→ **EXERCISES TO COMPLETE**
[1] From the blog post below about Washington's distractions, copy everything from "Wednesday, April 28, 2004" down to "up war plans?".
[2] Name every person mentioned by name in the blog post below about Washington's distractions.
[3] Go on with the blog post below about Washington's distractions, starting after its final sentence.

→ **DOCUMENT PASSAGE**
-----
Wednesday, April 28, 2004

Distractions

David Brooks, in yesterday's New York Times column, points to an important problem affecting Washington: the unseriousness with which much of Washington approaches the current war that we are in. Many have posited that the current battles in Fallujah and Najaf could very well be the defining battles of our attempt to transform Iraq. Yet much of the attention is on other "issues":

"And for the past 10 days, all of Washington has been kibitzing over the contents of Bob Woodward's latest opus, which largely concerns events that happened between 2001 and 2003. Did President Bush eye somebody else's dinner mint at a meeting? Was Colin Powell in the loop on Iraq? When did Bush ask the Pentagon to draw up war plans?

This is crazy. This is like pausing during the second day of Gettysburg to debate the wisdom of the Missouri Compromise. We're in the midst of the pivotal battle of the Iraq war and le tout Washington decides not to let itself get distracted by the ephemera of current events.
-----
→ **DATASET CONTENT**
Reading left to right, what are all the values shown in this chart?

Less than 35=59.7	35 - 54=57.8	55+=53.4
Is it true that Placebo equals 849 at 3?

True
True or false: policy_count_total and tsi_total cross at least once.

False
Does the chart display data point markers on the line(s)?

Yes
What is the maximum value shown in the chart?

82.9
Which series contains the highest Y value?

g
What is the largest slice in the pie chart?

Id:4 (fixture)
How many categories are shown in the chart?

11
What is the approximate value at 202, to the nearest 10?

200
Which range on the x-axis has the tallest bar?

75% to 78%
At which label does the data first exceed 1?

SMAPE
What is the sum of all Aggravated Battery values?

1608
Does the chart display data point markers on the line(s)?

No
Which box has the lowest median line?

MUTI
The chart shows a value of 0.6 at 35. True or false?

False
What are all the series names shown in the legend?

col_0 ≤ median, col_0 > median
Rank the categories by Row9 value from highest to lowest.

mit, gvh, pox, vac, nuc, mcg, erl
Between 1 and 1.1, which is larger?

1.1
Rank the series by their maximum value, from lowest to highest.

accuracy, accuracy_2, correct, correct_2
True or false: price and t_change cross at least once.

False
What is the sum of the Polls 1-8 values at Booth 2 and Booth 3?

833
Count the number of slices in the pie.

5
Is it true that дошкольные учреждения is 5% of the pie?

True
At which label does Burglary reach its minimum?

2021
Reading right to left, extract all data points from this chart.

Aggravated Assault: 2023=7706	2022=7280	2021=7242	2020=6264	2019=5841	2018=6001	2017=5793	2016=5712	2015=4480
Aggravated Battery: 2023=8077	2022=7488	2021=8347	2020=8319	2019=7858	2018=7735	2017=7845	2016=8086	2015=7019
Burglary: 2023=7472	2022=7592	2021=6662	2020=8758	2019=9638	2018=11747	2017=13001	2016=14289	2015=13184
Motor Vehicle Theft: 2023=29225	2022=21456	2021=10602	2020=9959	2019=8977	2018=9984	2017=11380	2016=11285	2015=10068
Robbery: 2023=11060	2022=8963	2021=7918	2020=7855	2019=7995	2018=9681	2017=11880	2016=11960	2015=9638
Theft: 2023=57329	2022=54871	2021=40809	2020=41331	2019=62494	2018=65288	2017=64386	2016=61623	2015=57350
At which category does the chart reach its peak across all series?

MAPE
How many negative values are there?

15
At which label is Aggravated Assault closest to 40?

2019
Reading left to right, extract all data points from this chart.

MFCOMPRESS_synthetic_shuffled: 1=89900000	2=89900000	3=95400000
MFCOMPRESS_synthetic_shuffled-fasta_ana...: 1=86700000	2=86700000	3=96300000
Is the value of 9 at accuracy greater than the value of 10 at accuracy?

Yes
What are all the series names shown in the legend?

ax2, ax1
-----
→ **EXERCISE ANSWERS**
[1]
Wednesday, April 28, 2004

Distractions

David Brooks, in yesterday's New York Times column, points to an important problem affecting Washington: the unseriousness with which much of Washington approaches the current war that we are in. Many have posited that the current battles in Fallujah and Najaf could very well be the defining battles of our attempt to transform Iraq. Yet much of the attention is on other "issues":

"And for the past 10 days, all of Washington has been kibitzing over the contents of Bob Woodward's latest opus, which largely concerns events that happened between 2001 and 2003. Did President Bush eye somebody else's dinner mint at a meeting? Was Colin Powell in the loop on Iraq? When did Bush ask the Pentagon to draw up war plans?

[2]
David Brooks
Bob Woodward
President Bush
Colin Powell

[3]
Members of the Senate Foreign Relations Committee did at least hear testimony last week on the political transition in Iraq. But they might as well have held hearings on the supplemental reappropriation cloture amendment for the deputy assistant under secretary of the Postal Services Review Board for all the media attention they received. No networks, save C-Span, provided coverage. You peered behind the witnesses and the room was practically empty. It looked like a Michael Moore book reading at the Citadel. Only a few papers wrote stories."


Luckily, the American people seem less distracted than their leaders and opinion-makers.